Dining Out in Australia – Trends You Need to Know

In addition to several fine dining restaurants that specialize in the unique Contemporary Australian Cuisine, choice aplenty can be found in the several casual restaurants and cafes as well as markets and street eateries in the Asian food courts that can be found around the country.

Culinary Heritage

Contemporary Australian cuisine is rich in diversity thanks to increasingly diverse (read ‘ethnic’) ingredients that have been subtly incorporated into various dishes. The new generation of chefs, both Australian and expat, are highlighting their influences and celebrating their culinary heritage.

Again it’s the ubiquitous Asian heritage — Thai and Vietnamese in particular — that influences Australia’s culinary culture the most. Chefs have taken to texture in a huge way incorporating crunch, crispiness, snap and graininess in their dishes like never before. The chefs are redefining and refining the contrasting surfaces and consistencies with the balancing of textures now down to a fine art.

Shared plates

The thing to be aware of when it comes to dining out at casual restaurants down under. These are usually mentioned in the menu with clear instructions that require you to “order plates to share” or the option of “small plates and large plates.” It goes without saying that the large plates are huge and the small plates often piled high with large portions!
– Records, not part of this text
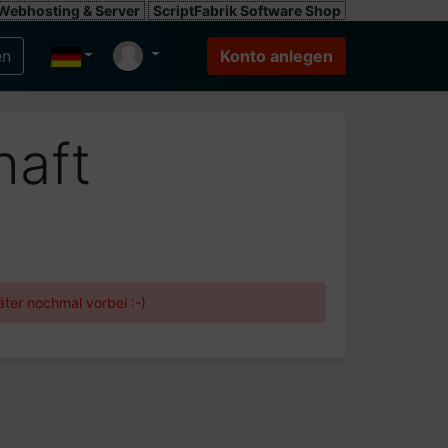
Webhosting & Server
ScriptFabrik Software Shop
haft
ter nochmal vorbei :-)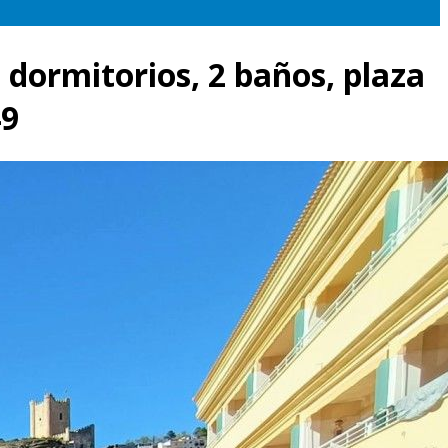
 dormitorios, 2 baños, plaza
49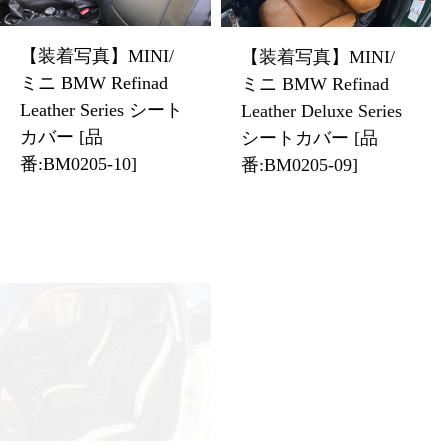
【装着写真】MINI/
【装着写真】MINI/
ミニ BMW Refinad
ミニ BMW Refinad
Leather Series シート
Leather Deluxe Series
カバー [品
シートカバー [品
番:BM0205-10]
番:BM0205-09]
【装着写真】MINI
【装着写真】MINI/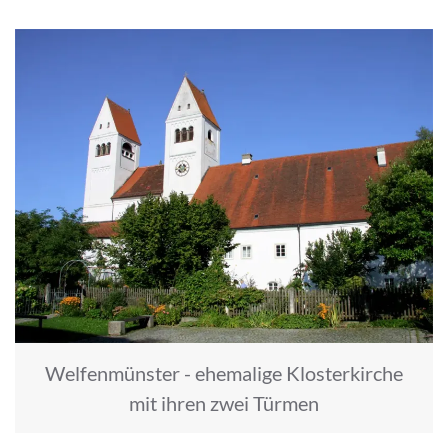
Welfenmünster - ehemalige Klosterkirche
mit ihren zwei Türmen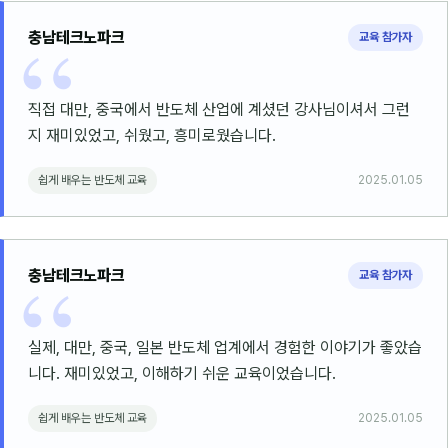
충남테크노파크
교육 참가자
직접 대만, 중국에서 반도체 산업에 계셨던 강사님이셔서 그런
지 재미있었고, 쉬웠고, 흥미로웠습니다.
쉽게 배우는 반도체 교육
2025.01.05
충남테크노파크
교육 참가자
실제, 대만, 중국, 일본 반도체 업계에서 경험한 이야기가 좋았습
니다. 재미있었고, 이해하기 쉬운 교육이었습니다.
쉽게 배우는 반도체 교육
2025.01.05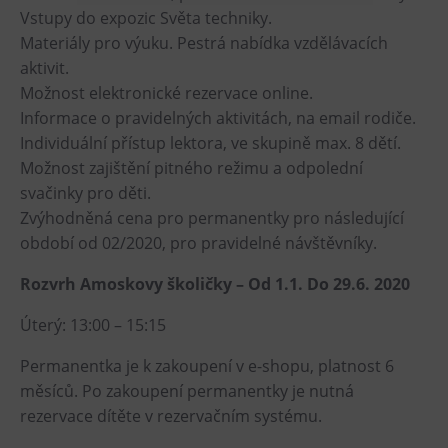
Vstupy do expozic Světa techniky.
Heligonka
Materiály pro výuku. Pestrá nabídka vzdělávacích
HopJump
aktivit.
Climbing center
Možnost elektronické rezervace online.
Informace o pravidelných aktivitách, na email rodiče.
Creative Academy
Individuální přístup lektora, ve skupině max. 8 dětí.
National Museum of Agriculture Ostrava
Možnost zajištění pitného režimu a odpolední
svačinky pro děti.
Tours
Zvýhodněná cena pro permanentky pro následující
období od 02/2020, pro pravidelné návštěvníky.
Dolní Vítkovice
Mining Museum in Landek Park
Rozvrh Amoskovy školičky – Od 1.1. Do 29.6. 2020
Refreshments
Úterý: 13:00 – 15:15
Bolt Café
Permanentka je k zakoupení v e-shopu, platnost 6
měsíců. Po zakoupení permanentky je nutná
Science center Café
rezervace dítěte v rezervačním systému.
L’Osteria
Not ideal for couples (you can’t try enough) nor groups where members are either picky or allergic. In the first instance, it can be a turnoff when you order too much of something you don’t end up liking and the latter can end up in mutiny while figuring out how to split the bill…

Serving Sizes

Along with huge shared plates, the serving sizes of single plates at casual restaurants in too are so massive that are often mistaken for shared plates.
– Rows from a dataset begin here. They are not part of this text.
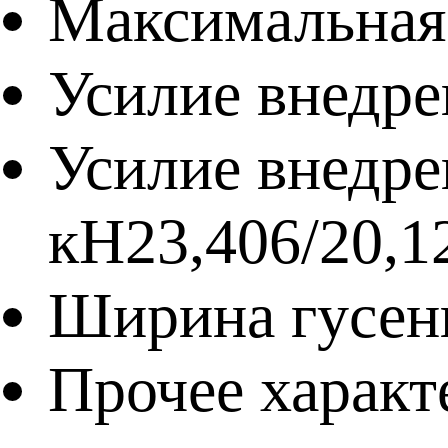
Максимальная 
Усилие внедре
Усилие внедрен
кН
23,406/20,1
Ширина гусен
Прочее харак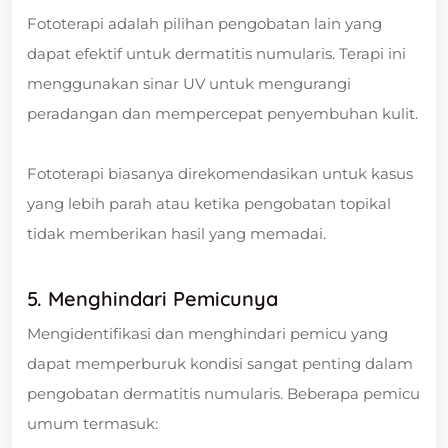
Fototerapi adalah pilihan pengobatan lain yang
dapat efektif untuk dermatitis numularis. Terapi ini
menggunakan sinar UV untuk mengurangi
peradangan dan mempercepat penyembuhan kulit.
Fototerapi biasanya direkomendasikan untuk kasus
yang lebih parah atau ketika pengobatan topikal
tidak memberikan hasil yang memadai.
5. Menghindari Pemicunya
Mengidentifikasi dan menghindari pemicu yang
dapat memperburuk kondisi sangat penting dalam
pengobatan dermatitis numularis. Beberapa pemicu
umum termasuk:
Common wisdom dictates that large sizes are to justify the inflated pricing with mid-range restaurants matching finer dining restaurants.

The Australian ‘dego.’

The ‘dego’ or degustation menu, an Aussie term for a multi-course tasting menu is par for the course when it comes to dining out in Australia. The ultimate expression of a chef-driven restaurant, the ’dego’ has the chef offer a series of ‘bites’ on plates, to be sampled with your hands, before moving on to the more substantial main course.

The top end chefs of Australia are experts at portioning dishes and are a lot more confident about not overfeeding guests. Thankfully they don’t subscribe to the idea of stuffed = happy.

Matching Drinks

Often when dining out in Australia, the ‘dego’ has matching ‘drinks’ on offer too. These include the obvious pairing of an ‘Aussie BBQ’ with a big, full-bodied beer as a pairing. It is recommended to replace this default option with an Aussie red (a MacLaren Vale cabernet sauvignon or Barossa shiraz) especially for the ‘ladies.’

Impudence and the mismatched choice of wine are on full display at many fine restaurants. It appears that instead of serving well-matched wines, some sommeliers seem to be in competition with the chefs in the kitchen.